Goal of the exercise: Transcribe the listing below exactly, from its first line through the line with "okazją, promocją, kodem rabatowym, oceniaj". Omit the pictures.

Data records:
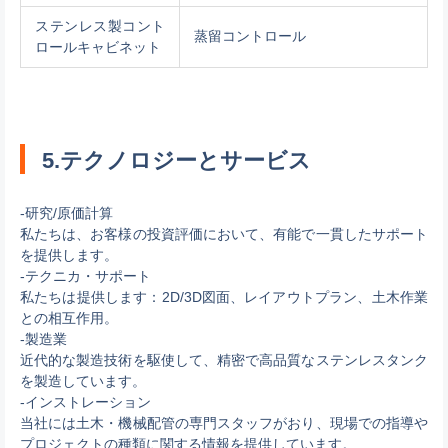
ステンレス製コント
蒸留コントロール
ロールキャビネット
5.テクノロジーとサービス
-研究/原価計算
私たちは、お客様の投資評価において、有能で一貫したサポート
を提供します。
-テクニカ・サポート
私たちは提供します：2D/3D図面、レイアウトプラン、土木作業
との相互作用。
-製造業
近代的な製造技術を駆使して、精密で高品質なステンレスタンク
を製造しています。
-インストレーション
当社には土木・機械配管の専門スタッフがおり、現場での指導や
プロジェクトの種類に関する情報を提供しています。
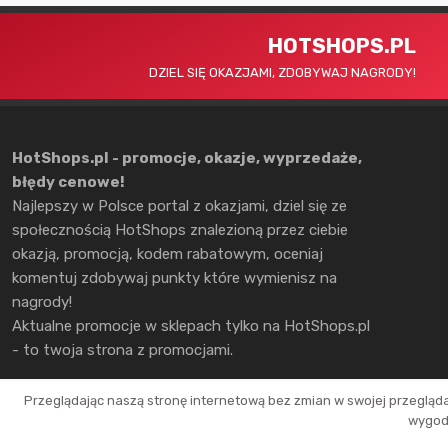
HOTSHOPS.PL
DZIEL SIĘ OKAZJAMI, ZDOBYWAJ NAGRODY!
HotShops.pl - promocje, okazje, wyprzedaże,
błędy cenowe!
Najlepszy w Polsce portal z okazjami, dziel się ze
społecznością HotShops znalezioną przez ciebie
okazją, promocją, kodem rabatowym, oceniaj
komentuj zdobywaj punkty które wymienisz na
nagrody!
Aktualne promocje w sklepach tylko na HotShops.pl
- to twoja strona z promocjami.
Przeglądając naszą stronę internetową bez zmian w swojej przegląd
wygodn
Copyright © 2026 HotShops.pl - Wszelkie prawa zastrzeżone.
Jako partnerzy możemy otrzymać prowizję za dokonanie zakupów z naszych l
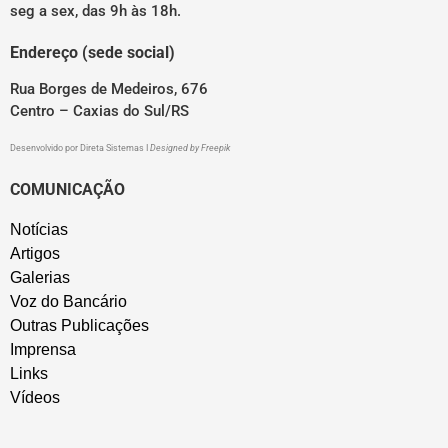
seg a sex, das 9h às 18h.
Endereço (sede social)
Rua Borges de Medeiros, 676
Centro – Caxias do Sul/RS
Desenvolvido por
Direta Sistemas
I
Designed by Freepik
COMUNICAÇÃO
Notícias
Artigos
Galerias
Voz do Bancário
Outras Publicações
Imprensa
Links
Vídeos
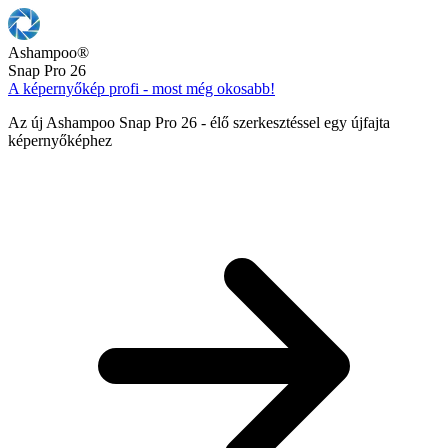
Ashampoo
®
Snap Pro 26
A képernyőkép profi - most még okosabb!
Az új Ashampoo Snap Pro 26 - élő szerkesztéssel egy újfajta
képernyőképhez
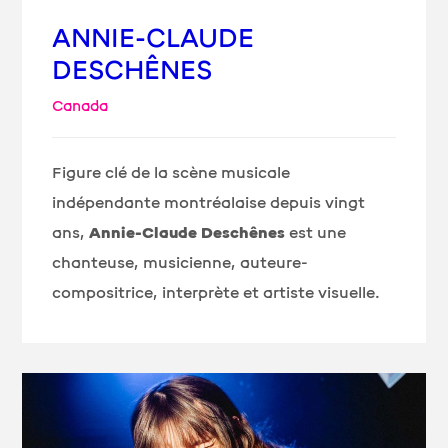
ANNIE-CLAUDE
DESCHÊNES
Canada
Figure clé de la scène musicale
indépendante montréalaise depuis vingt
ans,
Annie-Claude Deschênes
est une
chanteuse, musicienne, auteure-
compositrice, interprète et artiste visuelle.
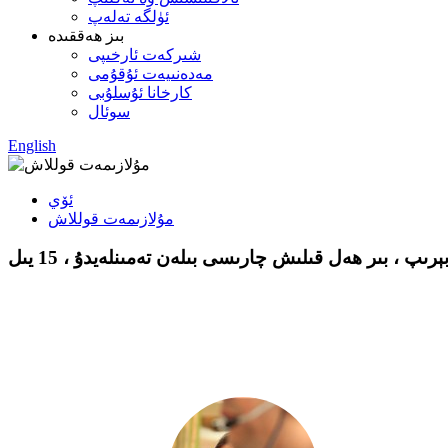
ئۈلگە تەلەپ
بىز ھەققىدە
شىركەت ئارخىپى
مەدەنىيەت ئۇقۇمى
كارخانا ئۇسلۇبى
سوئال
English
ئۆي
مۇلازىمەت قوللاش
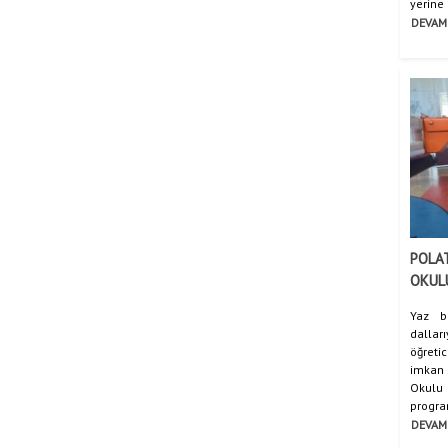
yerine g
DEVAM
POLAT
OKUL
Yaz b
dallar
öğreti
imkan 
Okul
program
DEVAM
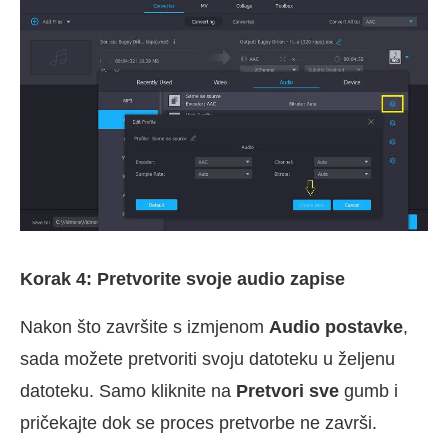
Korak 4: Pretvorite svoje audio zapise
Nakon što završite s izmjenom
Audio postavke
,
sada možete pretvoriti svoju datoteku u željenu
datoteku. Samo kliknite na
Pretvori sve
gumb i
pričekajte dok se proces pretvorbe ne završi.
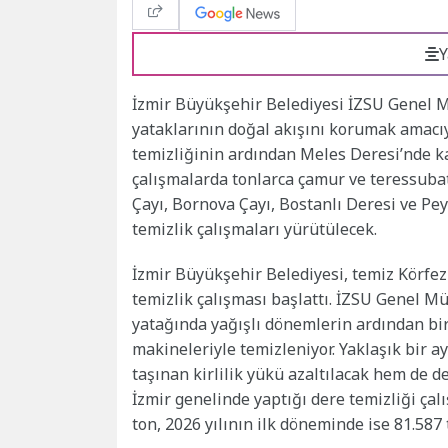
Y
İzmir Büyükşehir Belediyesi İZSU Genel Mü
yataklarının doğal akışını korumak amacıy
temizliğinin ardından Meles Deresi’nde k
çalışmalarda tonlarca çamur ve teressuba
Çayı, Bornova Çayı, Bostanlı Deresi ve Pe
temizlik çalışmaları yürütülecek.
İzmir Büyükşehir Belediyesi, temiz Körfe
temizlik çalışması başlattı. İZSU Genel 
yatağında yağışlı dönemlerin ardından birik
makineleriyle temizleniyor. Yaklaşık bir 
taşınan kirlilik yükü azaltılacak hem de d
İzmir genelinde yaptığı dere temizliği çalı
ton, 2026 yılının ilk döneminde ise 81.58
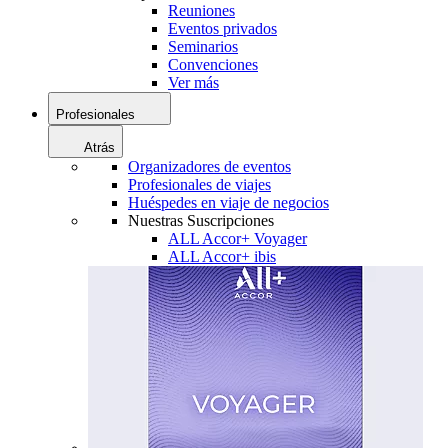
Reuniones
Eventos privados
Seminarios
Convenciones
Ver más
Profesionales
Atrás
Organizadores de eventos
Profesionales de viajes
Huéspedes en viaje de negocios
Nuestras Suscripciones
ALL Accor+ Voyager
ALL Accor+ ibis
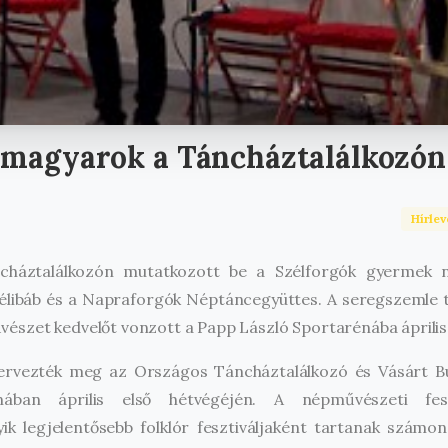
magyarok
a
Táncháztalálkozón
Hírlev
háztalálkozón mutatkozott be a Szélforgók gyermek n
Délibáb és a Napraforgók Néptáncegyüttes. A seregszemle 
észet kedvelőt vonzott a Papp László Sportarénába április 
zervezték meg az Országos Táncháztalálkozó és Vásárt B
nában április első hétvégéjén. A népművészeti fesz
k legjelentősebb folklór fesztiváljaként tartanak számon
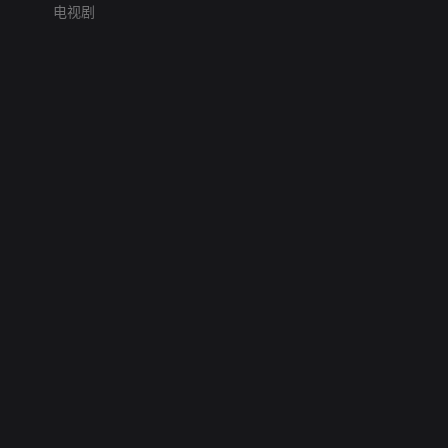
电视剧
网络暴力有害信息举报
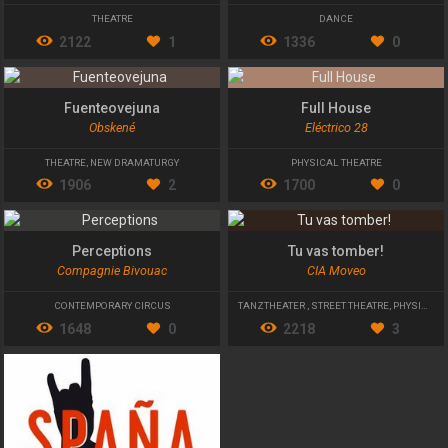
THEATRE
DANCE
2122
1
1336
0
Fuenteovejuna
Full House
Obskené
Eléctrico 28
THEATRE
,
NEW DRAMATURGY
PHYSICAL THEATRE
1906
2
1700
0
Perceptions
Tu vas tomber!
Compagnie Bivouac
CIA Moveo
CONTEMPORARY CIRCUS
TANZTHEATER
,
STREET THEATRE
,
PHYSICAL THEATRE
1648
0
2218
3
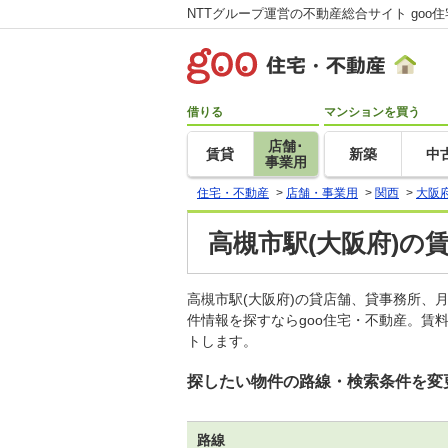
NTTグループ運営の不動産総合サイト goo
借りる
マンションを買う
店舗･
賃貸
新築
中
事業用
住宅・不動産
>
店舗・事業用
>
関西
>
大阪
高槻市駅(大阪府)の
高槻市駅(大阪府)の貸店舗、貸事務所
件情報を探すならgoo住宅・不動産。賃
トします。
探したい物件の路線・検索条件を変
路線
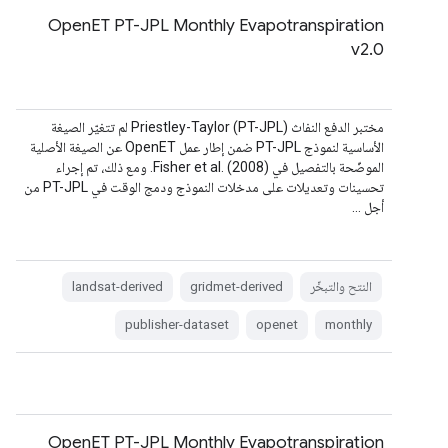
OpenET PT-JPL Monthly Evapotranspiration
v2.0
مختبر الدفع النفاث Priestley-Taylor (PT-JPL) لم تتغيّر الصيغة
الأساسية لنموذج PT-JPL ضمن إطار عمل OpenET عن الصيغة الأصلية
الموضّحة بالتفصيل في Fisher et al. (2008). ومع ذلك، تم إجراء
تحسينات وتعديلات على مدخلات النموذج ودمج الوقت في PT-JPL من
أجل …
النتح والتبخّر
gridmet-derived
landsat-derived
publisher-dataset
openet
monthly
OpenET PT-JPL Monthly Evapotranspiration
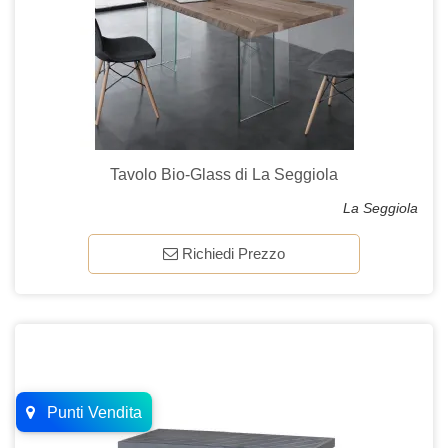
Tavolo Bio-Glass di La Seggiola
La Seggiola
Richiedi Prezzo
Punti Vendita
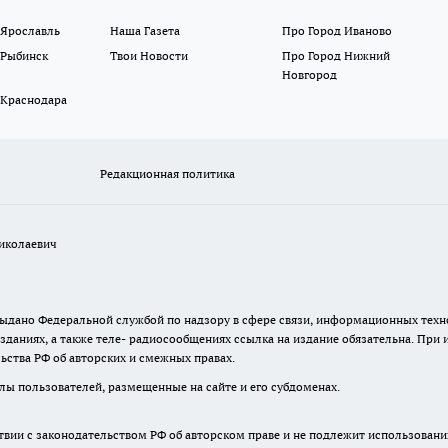
 Ярославль
Наша Газета
Про Город Иваново
 Рыбинск
Твои Новости
Про Город Нижний
Новгород
 Краснодара
Редакционная политика
иколаевич
. выдано Федеральной службой по надзору в сфере связи, информационных те
зданиях, а также теле- радиосообщениях ссылка на издание обязательна. При
ьства РФ об авторских и смежных правах.
лы пользователей, размещенные на сайте и его субдоменах.
твии с законодательством РФ об авторском праве и не подлежит использовани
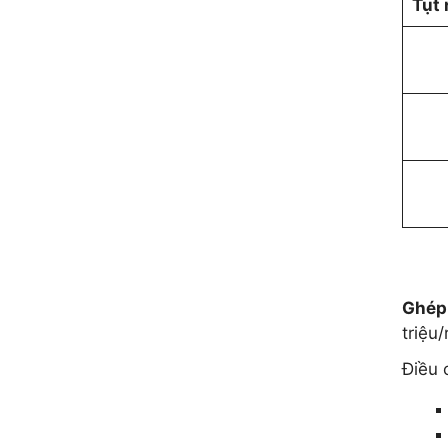
Tụt
Ghép 
triệu
Điều 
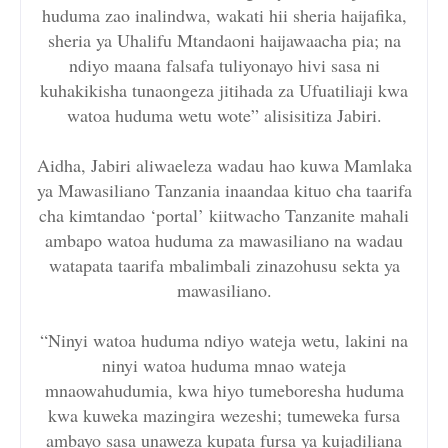
huduma zao inalindwa, wakati hii sheria haijafika,
sheria ya Uhalifu Mtandaoni haijawaacha pia; na
ndiyo maana falsafa tuliyonayo hivi sasa ni
kuhakikisha tunaongeza jitihada za Ufuatiliaji kwa
watoa huduma wetu wote” alisisitiza Jabiri.
Aidha, Jabiri aliwaeleza wadau hao kuwa Mamlaka
ya Mawasiliano Tanzania inaandaa kituo cha taarifa
cha kimtandao ‘portal’ kiitwacho Tanzanite mahali
ambapo watoa huduma za mawasiliano na wadau
watapata taarifa mbalimbali zinazohusu sekta ya
mawasiliano.
“Ninyi watoa huduma ndiyo wateja wetu, lakini na
ninyi watoa huduma mnao wateja
mnaowahudumia, kwa hiyo tumeboresha huduma
kwa kuweka mazingira wezeshi; tumeweka fursa
ambayo sasa unaweza kupata fursa ya kujadiliana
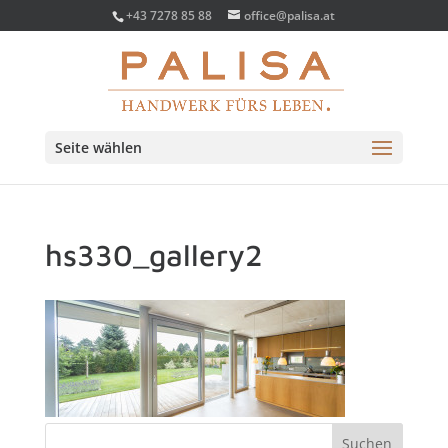
+43 7278 85 88
office@palisa.at
Seite wählen
hs330_gallery2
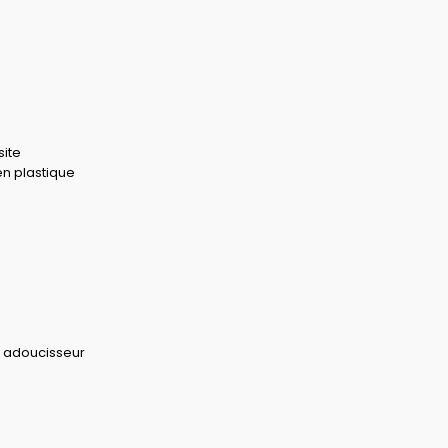
ite
 en plastique
c adoucisseur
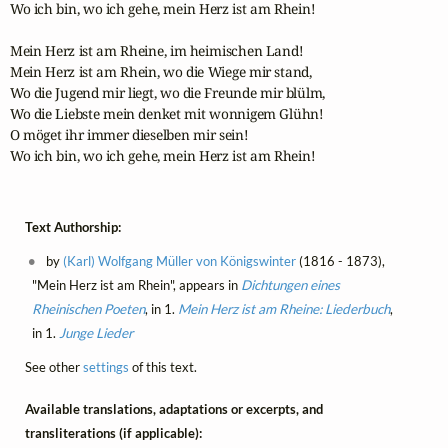
Wo ich bin, wo ich gehe, mein Herz ist am Rhein! 

Mein Herz ist am Rheine, im heimischen Land!

Mein Herz ist am Rhein, wo die Wiege mir stand,

Wo die Jugend mir liegt, wo die Freunde mir blülm,

Wo die Liebste mein denket mit wonnigem Glühn!

O möget ihr immer dieselben mir sein!

Wo ich bin, wo ich gehe, mein Herz ist am Rhein!
Text Authorship:
by
(Karl) Wolfgang Müller von Königswinter
(1816 - 1873),
"Mein Herz ist am Rhein", appears in
Dichtungen eines
Rheinischen Poeten
, in 1.
Mein Herz ist am Rheine: Liederbuch
,
in 1.
Junge Lieder
See other
settings
of this text.
Available translations, adaptations or excerpts, and
transliterations (if applicable):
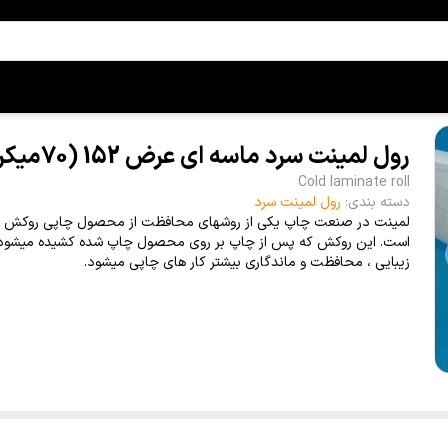
رول لمینت سرد ماسه ای عرض 152 (70میکرون)
Cold laminate roll
دسته بندی
:
رول لمینت سرد
لمینت در صنعت چاپ یکی از روشهای محافظت از محصول چاپی روکش 
است. این روکش که پس از چاپ بر روی محصول چاپ شده کشیده میشو
زیبایی ، محافظت و ماندگاری بیشتر کار های چاپی میشود.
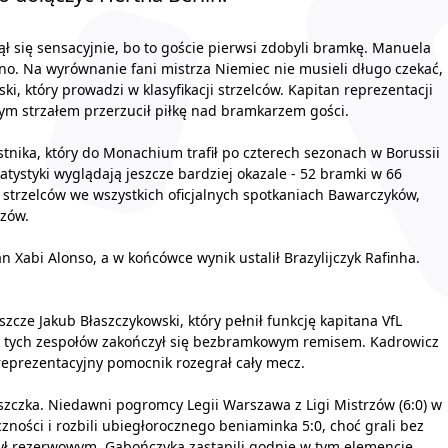
ął się sensacyjnie, bo to goście pierwsi zdobyli bramkę. Manuela
o. Na wyrównanie fani mistrza Niemiec nie musieli długo czekać,
, który prowadzi w klasyfikacji strzelców. Kapitan reprezentacji
nym strzałem przerzucił piłkę nad bramkarzem gości.
nika, który do Monachium trafił po czterech sezonach w Borussii
atystyki wyglądają jeszcze bardziej okazale - 52 bramki w 66
 strzelców we wszystkich oficjalnych spotkaniach Bawarczyków,
rzów.
 Xabi Alonso, a w końcówce wynik ustalił Brazylijczyk Rafinha.
szcze Jakub Błaszczykowski, który pełnił funkcję kapitana VfL
k tych zespołów zakończył się bezbramkowym remisem. Kadrowicz
reprezentacyjny pomocnik rozegrał cały mecz.
szczka. Niedawni pogromcy Legii Warszawa z Ligi Mistrzów (6:0) w
ności i rozbili ubiegłorocznego beniaminka 5:0, choć grali bez
był rezerwowym. Gabończyka zastąpili godnie w tym elemencie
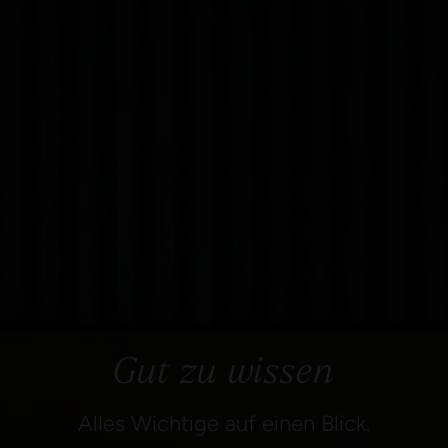
Gut zu wissen
Alles Wichtige auf einen Blick.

Solution for this problem:
ステンレス製コント
蒸留コントロール
ロールキャビネット
5.テクノロジーとサービス
-研究/原価計算
私たちは、お客様の投資評価において、有能で一貫したサポート
を提供します。
-テクニカ・サポート
私たちは提供します：2D/3D図面、レイアウトプラン、土木作業
との相互作用。
-製造業
近代的な製造技術を駆使して、精密で高品質なステンレスタンク
を製造しています。
-インストレーション
当社には土木・機械配管の専門スタッフがおり、現場での指導や
プロジェクトの種類に関する情報を提供しています。
HOTSHOPS.PL
DZIEL SIĘ OKAZJAMI, ZDOBYWAJ NAGRODY!
HotShops.pl - promocje, okazje, wyprzedaże,
błędy cenowe!
Najlepszy w Polsce portal z okazjami, dziel się ze
społecznością HotShops znalezioną przez ciebie
okazją, promocją, kodem rabatowym, oceniaj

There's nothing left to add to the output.